I began studying and collecting books on the Kennedy assassination after reading Josiah Thompson's Six Seconds in Dallas, published in 1967. My interest in the subject is heightened by having personally known two physicians involved in President Kennedys care whose observations are pivotal to the case, Admiral George G. Burkley (1902-1991) and Dr. Malcolm Perry (1929-2009). Admiral Burkley was the Presidents personal physician. He was the only physician who was with Kennedy in Dallas and also at the autopsy, done at a Navy hospital in Bethesda, MD. Dr. Perry performed a tracheotomy on Kennedy shortly before he died. He was the first physician to speak publicly about the Presidents injuries in a televised news conference an hour after his death.

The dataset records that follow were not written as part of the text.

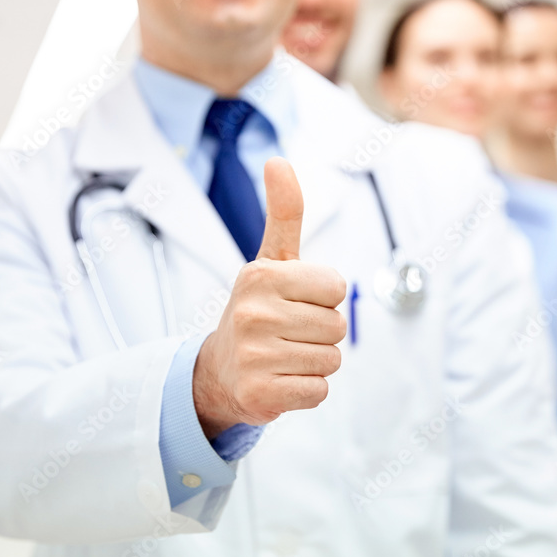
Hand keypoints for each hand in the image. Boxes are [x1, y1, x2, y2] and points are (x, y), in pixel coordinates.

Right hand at [193, 157, 347, 437]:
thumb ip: (284, 214)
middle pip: (337, 326)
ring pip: (331, 360)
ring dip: (315, 362)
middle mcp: (253, 314)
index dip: (324, 299)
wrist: (220, 372)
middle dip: (321, 333)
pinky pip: (319, 392)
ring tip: (284, 357)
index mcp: (260, 276)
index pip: (336, 288)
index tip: (295, 303)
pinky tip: (280, 381)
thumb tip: (278, 161)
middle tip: (288, 334)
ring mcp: (254, 357)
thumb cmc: (258, 310)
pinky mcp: (261, 395)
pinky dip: (307, 390)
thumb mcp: (269, 261)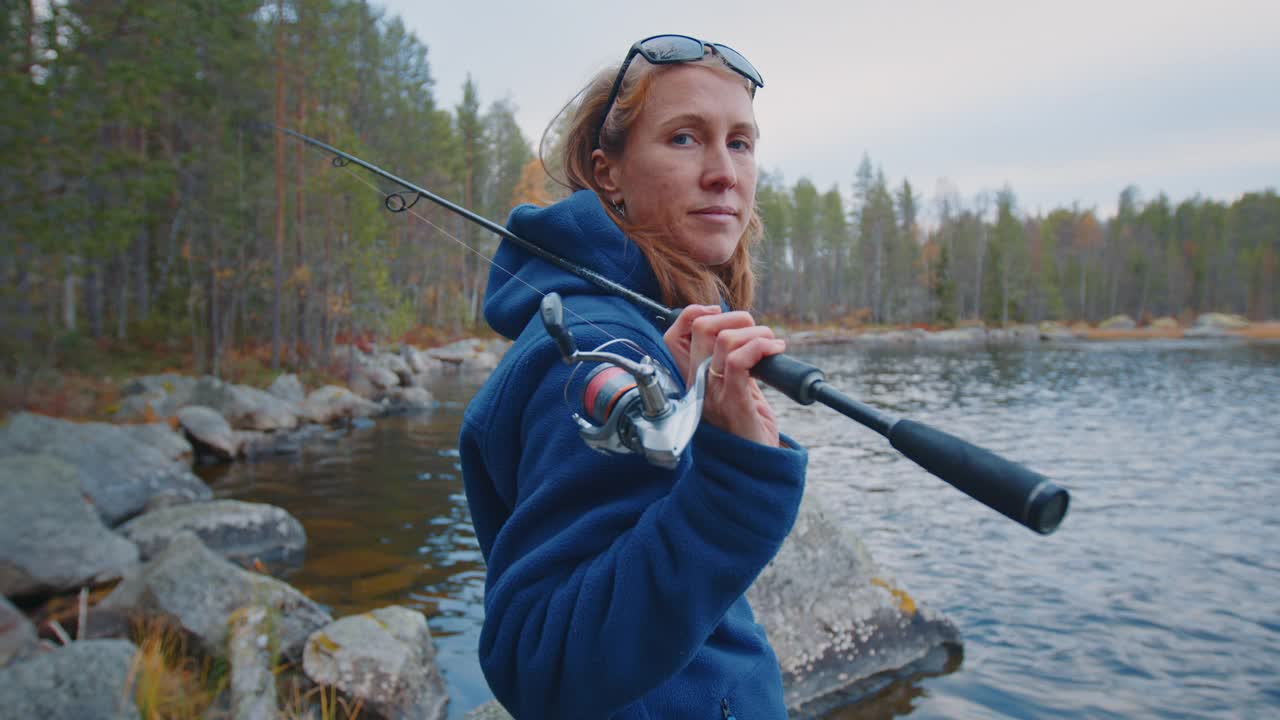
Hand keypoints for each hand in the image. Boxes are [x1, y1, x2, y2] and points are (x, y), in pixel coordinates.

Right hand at [663, 306, 785, 446]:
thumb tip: (744, 330)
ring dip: (757, 333)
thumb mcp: (734, 389)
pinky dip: (761, 347)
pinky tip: (776, 351)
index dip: (694, 314)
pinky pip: (739, 362)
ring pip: (725, 340)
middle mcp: (698, 385)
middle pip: (701, 328)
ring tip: (772, 345)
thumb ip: (732, 362)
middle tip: (756, 332)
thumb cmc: (747, 429)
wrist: (753, 470)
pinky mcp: (734, 404)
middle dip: (735, 317)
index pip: (674, 335)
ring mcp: (714, 395)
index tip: (721, 315)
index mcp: (693, 379)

My family lived next to Dr. Burkley and his family on the grounds of the Newport Naval Hospital in Newport, Rhode Island when I was a teenager, sharing a duplex that housed its Chief of Medicine, Dr. Burkley, and Chief of Surgery, my dad. His teenage son, George W., and I became friends. (We once sailed up Narragansett Bay in his Snipe sailboat and camped out on an uninhabited island. This adventure was cut short the next morning, however, when a Navy launch arrived to tow us back home, sent by our fathers after a hurricane warning was issued.)
Dr. Perry and I worked together at the University of Washington (UW). He moved to Seattle in 1974 with Dr. Tom Shires, Parkland Hospitals Chief of Surgery, who came to Seattle to be Chairman of Surgery at the UW School of Medicine. Dr. Shires brought a group of surgeons from Parkland Hospital with him, which included Dr. Charles James (Jim) Carrico, who, as a surgical resident, was the first doctor in the emergency room to examine Kennedy after he was shot. Dr. Perry and Dr. Shires operated on Lee Harvey Oswald, but the bullet Jack Ruby shot into Oswalds abdomen tore his aorta and vena cava and he bled to death on the operating table before they could save him. Dr. Perry was a vascular surgeon. We would perform surgery together on patients with a thoracoabdominal aneurysm. (I was the last UW faculty surgeon that Dr. Shires hired before he moved to Cornell in 1975. Drs. Perry and Carrico stayed, with Dr. Carrico becoming the UWs Chair of Surgery in 1983, to 1990).